_Aufgabe_. Aktualisiere den Text über das Hörspiel ab "So ein im Öffentlich-Rechtlichen" und weiter bis einschließlich "Fotos: Florian Merdes)", und setze dabei "Keller" an die Stelle von "Sumpf".

_Textauszug_.
++++++++++

So ein im Öffentlich-Rechtlichen gesendetes Hörspiel hat es nicht leicht. Kaum sind seine 53:30 (oder so) Minuten Sendezeit vorüber, schon versinkt es für immer im Sumpf der Rundfunktresore. Mit etwas Glück – d.h., wenn es den „richtigen“ Sender erwischt hat – bleibt es noch eine Woche zum Anhören/Download online. Danach aber ward es nie wieder gehört. Wer’s verpasst hat, hat’s verpasst und wer erst ein Jahr später davon „hört“, bleibt gezwungenermaßen „taub“.
Natürlich muss das nicht so sein, deswegen lassen sich findige Leute etwas dagegen einfallen und arbeiten an Formaten für Hörspielpräsentation jenseits des konventionellen Sendeschemas – auch anbetracht der Ungewissheit ob der Zukunft des ÖR-Rundfunks in Deutschland nicht uninteressant und schon gar nicht unwichtig.
(Alle Fotos: Florian Merdes)
Einer mit solchen Ideen ist Paul Plamper. Sein Stück „Der Kauf“ gewann den ARD Hörspielpreis 2013, der in Karlsruhe verliehen wurde. Eben dort kehrte das Hörspiel Anfang Juli 2015 zurück – als Hörspielparcours unter freiem Himmel, in einer Inszenierung ohne (sichtbare) Menschen. „Der Kauf“ handelt von den Verstrickungen zweier Paare, die sich um eine Immobilie in einem angesagten, gentrifizierten Viertel einer Großstadt rangeln. Man versucht, sich moralisch rückzuversichern („Wir spenden was von unserem Gewinn, Afrika oder so.“), während sich die Spirale um Besitzanspruch und Selbstzufriedenheit schon unaufhaltsam dreht.
Der Ort für die Karlsruher Hörspielparcours-Version ist bestens ausgewählt: Vor kurzem wurden auf dem Schlachthofgelände im Osten der Stadt noch Schweine geschlachtet und zerlegt. Heute entsteht hier der „Kreativpark Ost“, ein Areal für „Kreative“ und zugleich viel diskutiertes Prestigeproejekt der Karlsruher Stadtpolitik. Noch ist nicht das ganze Gelände erschlossen und umfunktioniert. Der Hörspielparcours grenzt an eine Wand der Schlachthofgebäude, besteht aber selbst nur aus Geröll und steppenartigem Gras. Eine städtische Brachfläche wie aus dem Bilderbuch. Plamper installierte hier Sitzgelegenheiten und Aufsteller mit Zitaten aus dem Hörspiel. Mit MP3-Playern und Kopfhörern lässt sich „Der Kauf“ hier nochmal ganz anders hören als im November 2013 im geschlossenen Kubus des ZKM bei den ARD Hörspieltagen.

++++++++++

_Vorhandene Daten_.
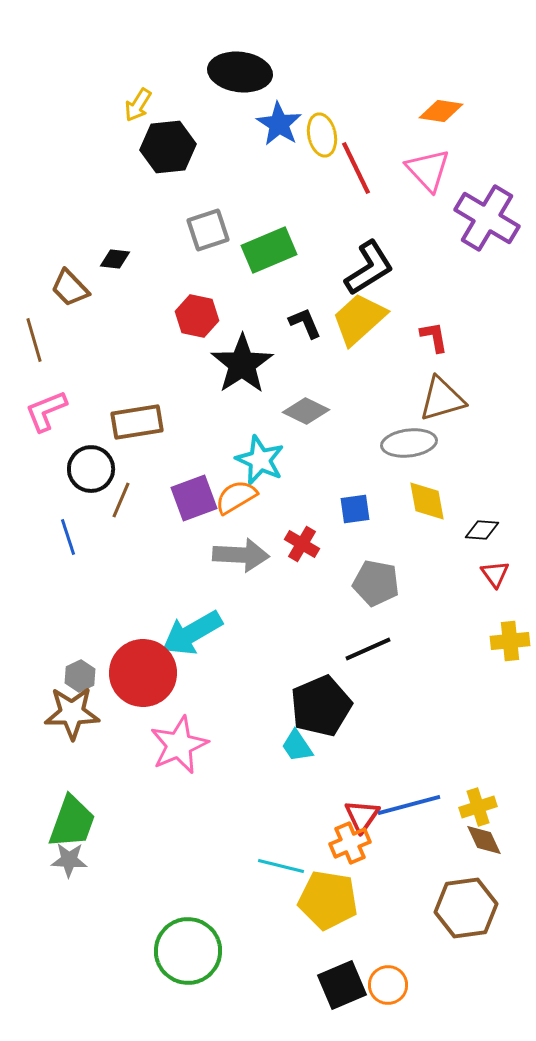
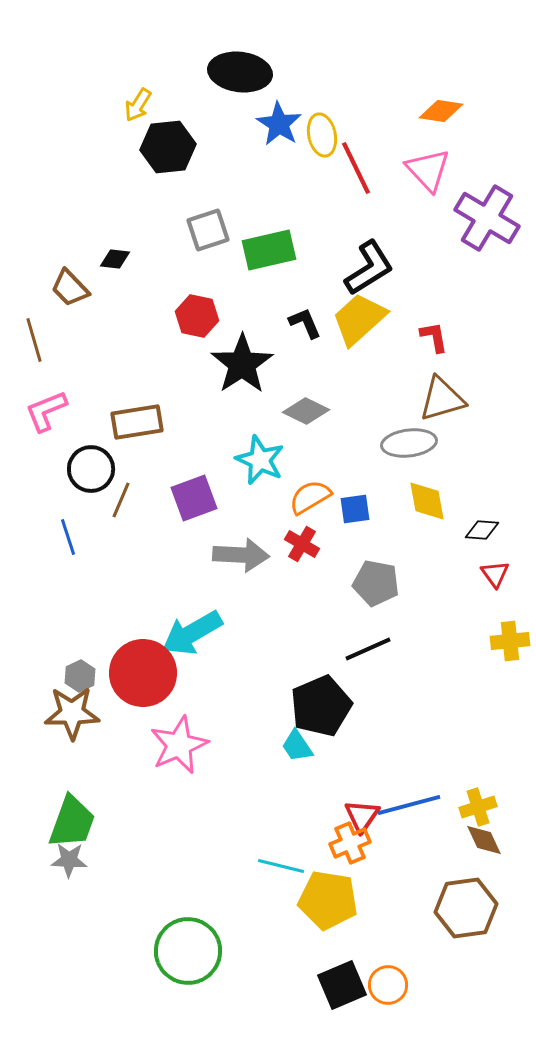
green rectangle at (269, 250): rotated 10 degrees clockwise
orange semicircle at (236, 497): moved 74 px right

++++++++++

_Ergebnis_.
So ein im Öffentlich-Rechtlichen gesendetes Hörspiel hat es nicht leicht. Kaum sind seine 53:30 (oder so) Minuten Sendezeit vorüber, schon versinkt es für immer im Keller der Rundfunktresore. Mit etwas Glück – d.h., wenn es den „richtigen“ Sender erwischt hat – bleibt es noch eine Woche zum Anhören/Download online. Danach aber ward es nie wieder gehört. Wer’s verpasst hat, hat’s verpasst und wer erst ein Jahr später davon „hört“, bleibt gezwungenermaßen „taub“.
Natürlich muss das nicht so sein, deswegen lassen sich findige Leute etwas dagegen einfallen und arbeiten an Formaten für Hörspielpräsentation jenseits des konventionellen Sendeschemas – auch anbetracht der Ungewissheit ob der Zukunft des ÖR-Rundfunks in Deutschland nicht uninteressant und schon gar nicht unwichtig.
(Alle Fotos: Florian Merdes)